* **TESTO DA LEGGERE**:
Papa Benedetto XVI invita a cambiare stile di vita

L’Italia reagisca “alla tentazione dello scoraggiamento” e forte della “tradizione umanistica” riprenda “con decisione la via del rinnovamento spirituale ed etico, che sola può condurre ad un autentico miglioramento della vita sociale e civile”. “Ciascuno” “può e deve dare il proprio contributo”.

Nella preghiera del Regina Coeli recitata al termine della messa nel Parco il Prato di Arezzo, Benedetto XVI ha invitato ad invocare “da Dio il conforto morale perché la comunità aretina e l’Italia intera – ha detto – reagiscano alla tentazione dello scoraggiamento e, forti anche della grande tradizione umanistica, riprendano con decisione la vita del rinnovamento spirituale ed etico, che sola può condurre ad un autentico miglioramento della vita sociale e civile”. Benedetto XVI ha invocato anche la Madonna del Conforto, venerata dagli aretini. Dopo il Regina Coeli il Papa si reca in duomo per una visita privata, dove c’é anche una immagine della Madonna del Conforto. Benedetto XVI pranzerà poi in episcopio con tutti i vescovi della Toscana e poi incontrerà i volontari e gli organizzatori di questo viaggio in Toscana.

Il Papa chiede un rinnovato impegno per contrastare “la cultura dell’effimero, che ha illuso molti, determinando una profonda crisi spirituale”. E chiede, nell’affrontare questa crisi materiale e spirituale, di non cedere a una “mentalità materialista”, ma recuperare l’educazione ai valori.

* **MATERIALE FORNITO**:
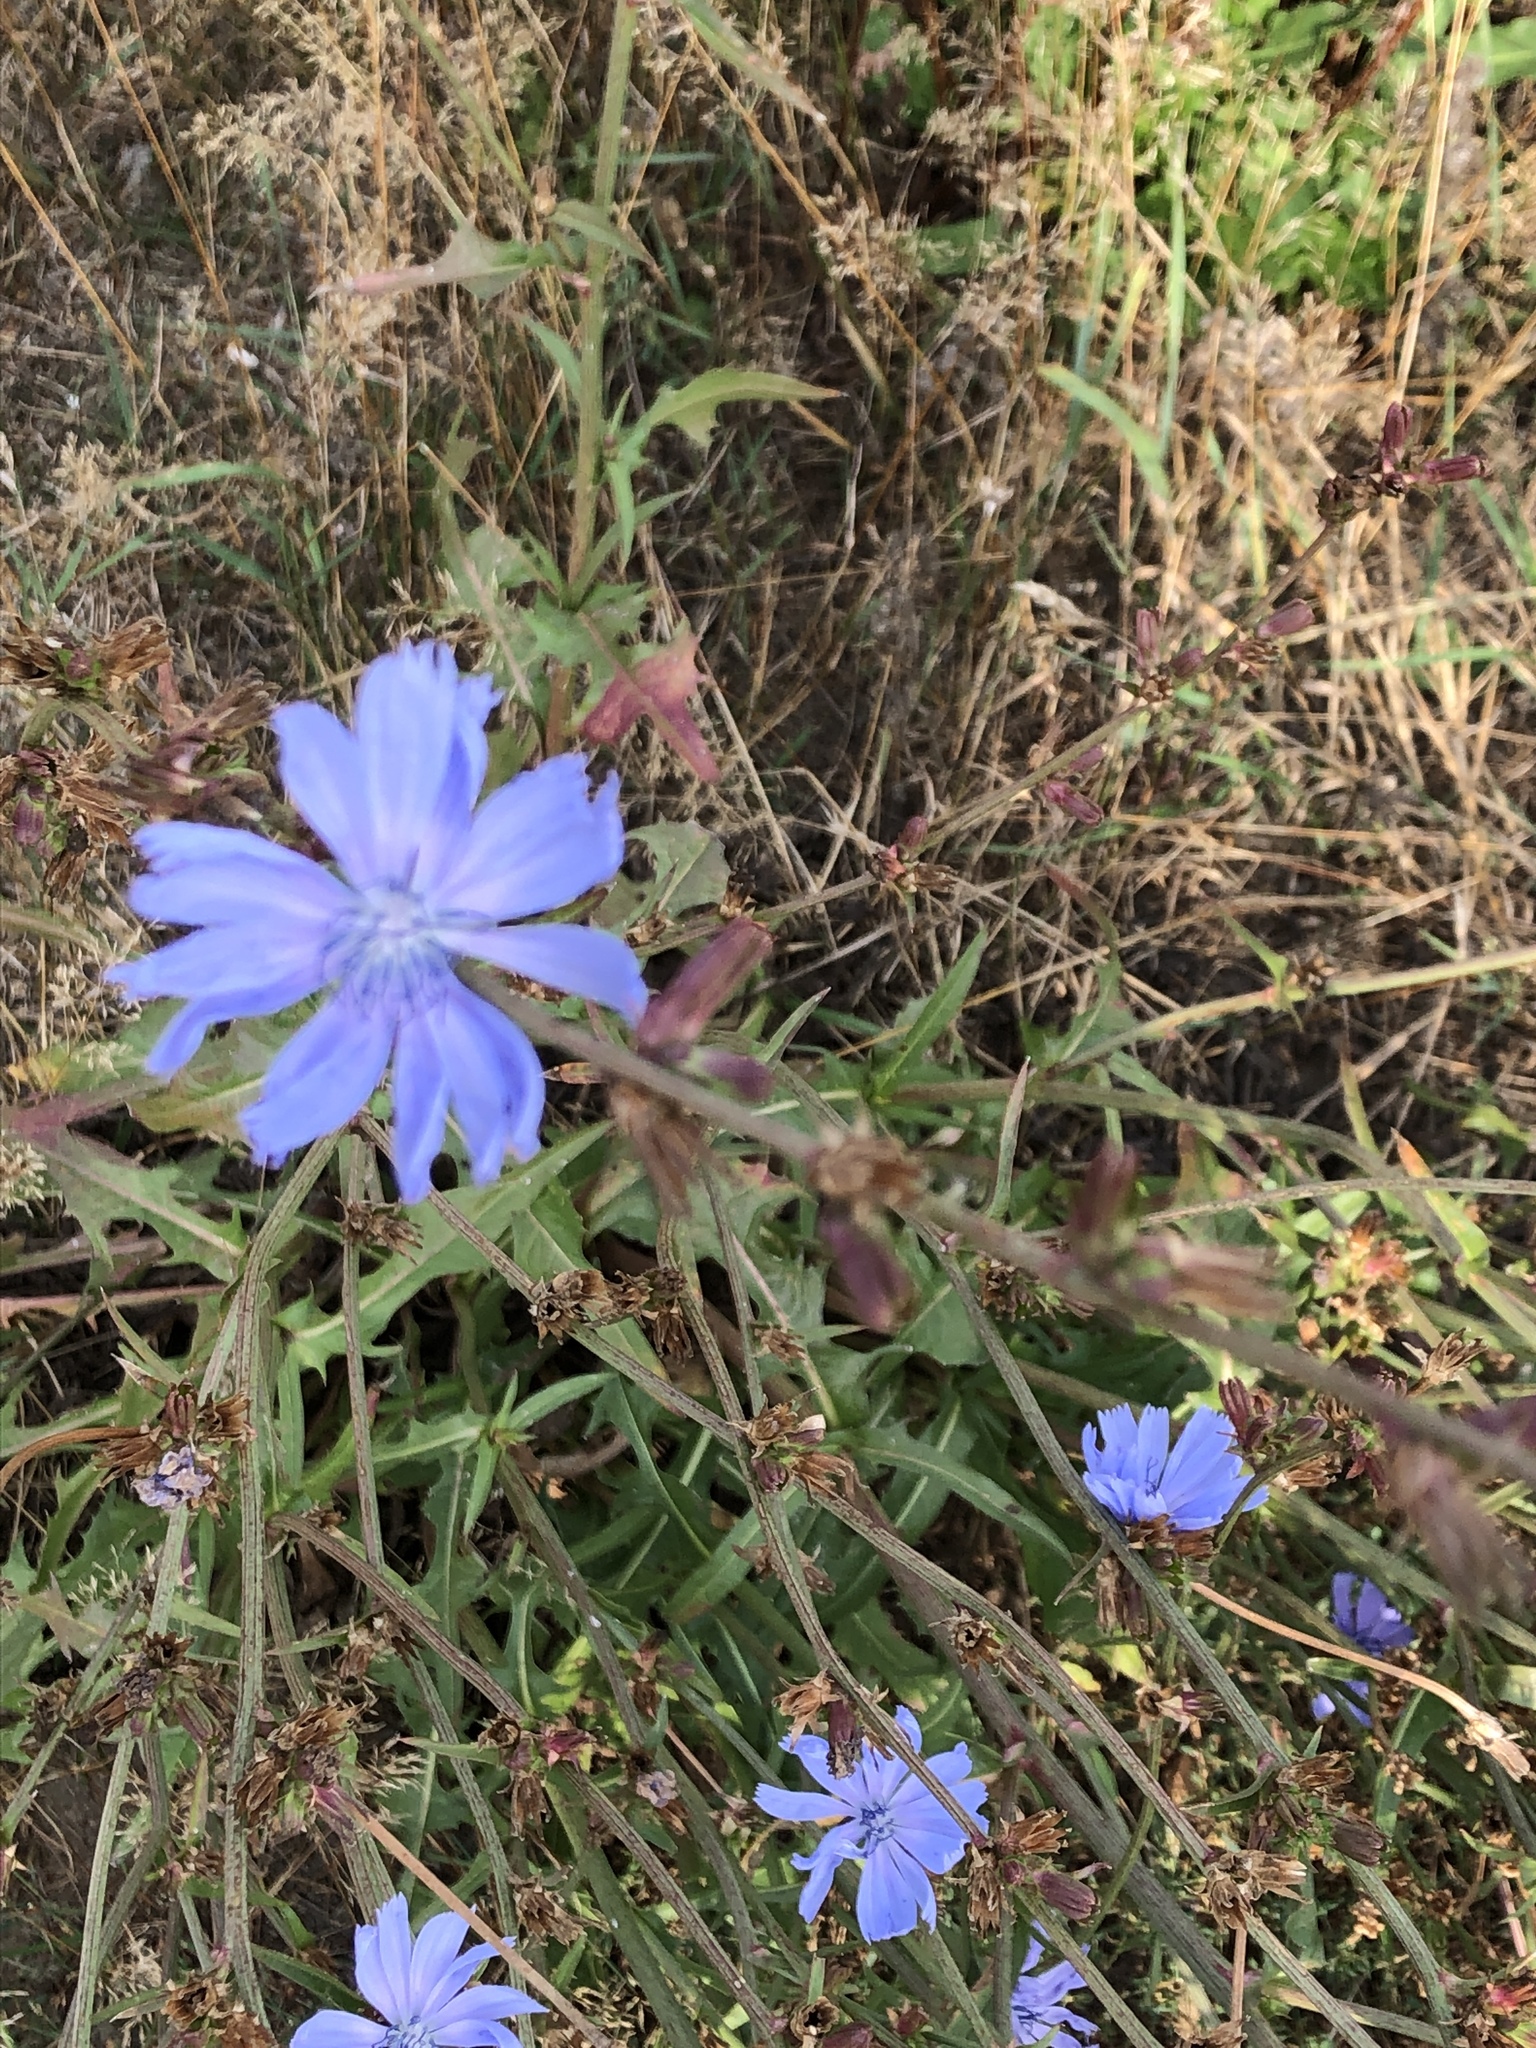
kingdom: Plantae
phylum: Tracheophyta
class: Magnoliopsida
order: Asterales
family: Asteraceae
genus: Cichorium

* **ISTRUZIONI**:
1. Nel testo sulla visita del Papa ad Arezzo, riscrivi il tratto da "Il Papa chiede" fino a "l’educazione ai valori.", sostituendo "mentalità materialista" con "visione materialista".
2. Secondo il testo sulla visita del Papa ad Arezzo, dove si reca Benedetto XVI dopo il Regina Coeli?
3. Prosegui il testo sulla visita del Papa ad Arezzo, cominciando subito dopo la sua ultima frase.
Le voci provengono da una fonte diversa da quella del testo.

* **RISPOSTE SCRITTE**:
1.
Il Papa chiede un rinnovato impegno per contrastare “la cultura dell’effimero, che ha illuso molti, determinando una profonda crisi spirituale”. E chiede, nell’affrontare questa crisi materiale e spirituale, di non cedere a una “visione materialista”, ma recuperare l’educazione ai valori.

2. Si reca in duomo per una visita privata.

3.
In nome dei valori, della solidarietà, della dignità, della vita, il Papa ha chiesto di contrastare la “cultura dell’effimero, che ha illuso molti, determinando una profonda crisi spirituale”. “Nel contesto della Chiesa in Italia, impegnata in questo decennio sul tema dell’educazione, – ha detto in un altro passaggio della omelia – dobbiamo chiederci, soprattutto nella Regione che è patria del Rinascimento, quale visione dell’uomo siamo in grado di proporre alle nuove generazioni”. “Questa terra, dove nacquero grandi personalità del Rinascimento, da Petrarca a Vasari, – ha ricordato – ha avuto parte attiva nell’affermazione di quella concezione dell’uomo che ha inciso sulla storia d’Europa, facendo forza sui valori cristiani. In tempi anche recenti, appartiene al patrimonio ideale della città quanto alcuni tra i suoi figli migliori, nella ricerca universitaria e nelle sedi istituzionali, hanno saputo elaborare sul concetto stesso di civitas, declinando l’ideale cristiano dell’età comunale nelle categorie del nostro tempo”.

Anche se “fortemente provati dalla crisi economica”, continuiamo a tutelare le “fasce più deboli”, individuiamo “soluzioni più rapide e efficaci” soprattutto per i giovani, i più colpiti. Si esce dalla crisi condividendo le “risorse” e cambiando gli “stili di vita”.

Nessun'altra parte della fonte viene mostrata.